Sette anni fa l’area del penale contava 98.854 persone, oggi 137.366 (di cui 57.350 in carcere); intanto gli omicidi volontari sono scesi del 25%, l’associazione mafiosa del 36%, le rapine del 33%. Cosa raccontano questi dati?

“Che stiamo affidando sempre più al penale la risoluzione di contraddizioni che dovrebbero trovare risposte nel territorio. Il diritto penale dovrebbe entrare in gioco solo in via sussidiaria mentre è il primo strumento usato per comporre i conflitti. Peraltro, le 80mila persone in misura alternativa dovrebbero essere seguite da personale specializzato e anche supportate con adeguate strutture. Ma dubito che questo avvenga”.

Aumentano i detenuti che scontano pene brevi o brevissime. Qual è il senso del carcere in questi casi?
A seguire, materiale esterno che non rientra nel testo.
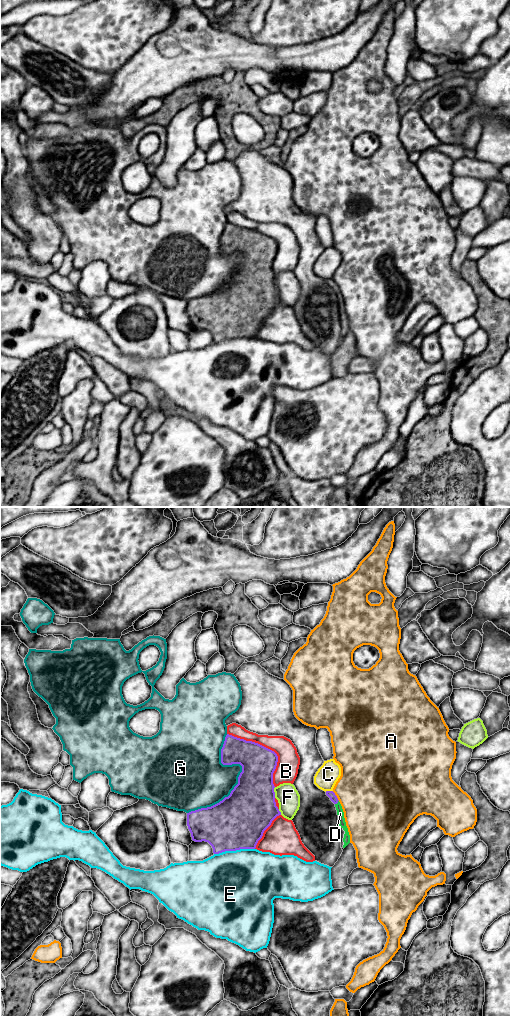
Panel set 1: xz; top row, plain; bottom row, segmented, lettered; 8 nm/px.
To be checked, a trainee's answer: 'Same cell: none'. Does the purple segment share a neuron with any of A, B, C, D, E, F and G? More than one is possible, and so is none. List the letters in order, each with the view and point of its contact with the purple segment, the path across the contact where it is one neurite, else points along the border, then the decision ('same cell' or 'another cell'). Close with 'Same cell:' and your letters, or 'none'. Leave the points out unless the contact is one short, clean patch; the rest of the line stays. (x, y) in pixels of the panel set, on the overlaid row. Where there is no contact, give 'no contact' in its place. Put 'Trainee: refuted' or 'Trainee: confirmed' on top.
Trainee: refuted
A: contact xz (336, 796); another cell
B: contact xz (267, 748); another cell
C: contact xz (328, 791); another cell
D: contact xz (337, 802); way xz (330, 794), (337, 802), (340, 813); same cell
E: contact xz (234, 850); border xz (254, 848), (225, 850), (214, 854); another cell
F: contact xz (274, 792); another cell
G: contact xz (238, 777); another cell
Same cell: D

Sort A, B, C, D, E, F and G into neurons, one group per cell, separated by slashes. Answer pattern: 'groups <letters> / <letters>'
groups A / B / C / D / E / F / G

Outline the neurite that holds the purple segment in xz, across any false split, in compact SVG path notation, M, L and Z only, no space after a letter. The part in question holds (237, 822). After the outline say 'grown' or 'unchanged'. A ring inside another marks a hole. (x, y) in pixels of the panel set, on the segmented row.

“Nessuno. Avere in carcere 1.551 persone condannate a meno di un anno significa solo sottrarre loro del tempo di vita senza dare alcun significato a quella sottrazione: non potrà essere un tempo di rieducazione né funzionerà da deterrente perché la persona non cambierà e in più avrà lo stigma della detenzione. Quindi, la situazione che l’ha portata in carcere si ripeterà. Meglio pensare a strutture diverse, collegate al territorio, e lasciare il carcere ai reati più gravi”.

Lei propone di ripensare il carcere ostativo e il 41 bis - nati dopo le stragi mafiose degli anni 90 ma estesi poi ad altri reati - perché incompatibili con il mandato costituzionale della rieducazione del condannato...

“Terrei separati i due discorsi. Sull’ostatività: bisogna sempre tener fermo il principio che una pena deve prevedere la speranza della sua fine e ricordare che, nel caso di pene temporanee, tenere una persona chiusa fino all’ultimo giorno senza mai sperimentarne la capacità di reinserimento diminuisce la sicurezza collettiva. Quanto al 41 bis, ritengo doveroso e necessario un regime che impedisca la comunicazione con l’esterno, ma le regole di questo regime speciale devono essere sempre sottoposte a un vaglio scrupoloso di necessità, proporzionalità e razionalità”.